Before deciding to protect any distribution points, you need to know the following information:
The location of all distribution points in the site
The location of all distribution points in the hierarchy if you support roaming
The location and available bandwidth of any slow network links
The largest package sizes you tend to distribute
You should consider protecting a distribution point if any of the following are true:
The distribution point is across a slow network link from other clients in the site
The distribution point is a branch distribution point
You frequently distribute large packages and want only clients closest to the distribution point to download content from it
You should be careful about protecting all distribution points in the site for the following reasons:
If all distribution points in the site are protected but not all boundaries are assigned to protected distribution points, a client belonging to an unassigned boundary will be unable to access any distribution points and the package will fail.
If a client roams to a new site and the package is not available in the resident site, the client will attempt to fall back to the assigned site but will fail if all of the distribution points in the assigned site are protected. For more information about roaming scenarios involving protected distribution points.
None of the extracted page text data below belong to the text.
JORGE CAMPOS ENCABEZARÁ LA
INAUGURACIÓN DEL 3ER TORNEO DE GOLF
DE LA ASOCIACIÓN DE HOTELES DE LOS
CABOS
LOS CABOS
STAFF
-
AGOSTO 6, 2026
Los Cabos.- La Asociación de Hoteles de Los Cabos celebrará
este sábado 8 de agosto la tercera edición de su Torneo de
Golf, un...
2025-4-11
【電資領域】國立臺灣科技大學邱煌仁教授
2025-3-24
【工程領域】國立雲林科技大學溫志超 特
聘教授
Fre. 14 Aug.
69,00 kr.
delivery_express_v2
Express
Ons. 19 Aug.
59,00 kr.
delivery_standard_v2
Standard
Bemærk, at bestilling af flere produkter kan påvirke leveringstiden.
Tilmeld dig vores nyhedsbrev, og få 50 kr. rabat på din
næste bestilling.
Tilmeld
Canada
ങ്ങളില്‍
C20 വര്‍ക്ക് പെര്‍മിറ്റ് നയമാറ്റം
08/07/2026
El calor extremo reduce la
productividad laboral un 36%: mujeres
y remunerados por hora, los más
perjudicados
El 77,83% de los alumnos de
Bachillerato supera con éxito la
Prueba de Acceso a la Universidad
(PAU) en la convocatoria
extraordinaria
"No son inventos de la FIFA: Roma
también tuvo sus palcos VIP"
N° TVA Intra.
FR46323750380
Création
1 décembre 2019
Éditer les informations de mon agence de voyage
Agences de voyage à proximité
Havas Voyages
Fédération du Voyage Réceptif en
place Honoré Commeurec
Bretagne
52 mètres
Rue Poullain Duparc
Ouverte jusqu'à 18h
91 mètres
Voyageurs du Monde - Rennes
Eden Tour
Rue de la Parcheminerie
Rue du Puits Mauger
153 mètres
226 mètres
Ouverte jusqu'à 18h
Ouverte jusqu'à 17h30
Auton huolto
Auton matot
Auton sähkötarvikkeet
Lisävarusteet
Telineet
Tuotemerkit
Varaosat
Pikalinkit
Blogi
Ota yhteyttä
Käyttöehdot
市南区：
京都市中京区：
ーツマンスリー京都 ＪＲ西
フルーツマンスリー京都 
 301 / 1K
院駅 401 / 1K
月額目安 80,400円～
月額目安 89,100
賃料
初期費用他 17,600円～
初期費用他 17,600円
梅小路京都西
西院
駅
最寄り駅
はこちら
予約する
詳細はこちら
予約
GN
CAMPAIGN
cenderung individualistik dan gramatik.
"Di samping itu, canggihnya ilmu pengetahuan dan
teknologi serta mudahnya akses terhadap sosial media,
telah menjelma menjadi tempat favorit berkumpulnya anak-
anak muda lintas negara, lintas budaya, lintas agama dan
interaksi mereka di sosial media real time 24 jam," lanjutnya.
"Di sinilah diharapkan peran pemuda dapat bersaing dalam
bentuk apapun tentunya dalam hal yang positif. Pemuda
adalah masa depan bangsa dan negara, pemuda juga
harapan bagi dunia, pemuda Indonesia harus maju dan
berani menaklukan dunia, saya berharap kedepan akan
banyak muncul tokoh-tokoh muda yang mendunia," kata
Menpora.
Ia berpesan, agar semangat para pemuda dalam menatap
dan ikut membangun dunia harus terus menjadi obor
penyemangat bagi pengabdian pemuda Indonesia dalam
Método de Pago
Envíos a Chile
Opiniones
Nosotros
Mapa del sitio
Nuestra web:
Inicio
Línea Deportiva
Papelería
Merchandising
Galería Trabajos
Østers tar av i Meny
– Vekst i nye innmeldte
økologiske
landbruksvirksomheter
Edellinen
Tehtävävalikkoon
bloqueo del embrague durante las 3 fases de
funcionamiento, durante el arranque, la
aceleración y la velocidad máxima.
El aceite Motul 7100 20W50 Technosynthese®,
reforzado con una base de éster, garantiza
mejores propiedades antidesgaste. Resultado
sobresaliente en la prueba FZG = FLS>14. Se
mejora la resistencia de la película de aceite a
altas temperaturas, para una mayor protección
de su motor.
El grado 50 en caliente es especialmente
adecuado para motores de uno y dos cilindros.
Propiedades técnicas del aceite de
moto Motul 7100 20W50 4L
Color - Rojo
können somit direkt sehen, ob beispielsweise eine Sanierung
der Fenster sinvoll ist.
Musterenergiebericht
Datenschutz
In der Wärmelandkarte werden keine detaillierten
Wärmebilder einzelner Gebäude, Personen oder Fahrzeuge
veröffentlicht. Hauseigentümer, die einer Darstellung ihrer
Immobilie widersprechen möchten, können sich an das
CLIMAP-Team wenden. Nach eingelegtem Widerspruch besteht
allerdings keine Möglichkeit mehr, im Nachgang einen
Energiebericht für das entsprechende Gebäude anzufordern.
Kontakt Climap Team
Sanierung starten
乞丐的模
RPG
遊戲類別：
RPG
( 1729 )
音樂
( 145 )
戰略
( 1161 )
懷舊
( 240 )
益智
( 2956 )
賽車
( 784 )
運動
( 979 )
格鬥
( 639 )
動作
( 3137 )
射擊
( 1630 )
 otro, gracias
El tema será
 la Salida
If you protect your distribution points, for each advertisement or software update deployment that you create, you must consider whether to allow clients to fall back to unprotected distribution points when the content is not available on the protected distribution point. Before making the decision, consider the following factors:
If the package is very large and would consume too much bandwidth, you can prevent fallback to unprotected distribution points, understanding that the clients might not receive the content at all.
If the package is small or if the content is critical, you can allow fallback to unprotected distribution points.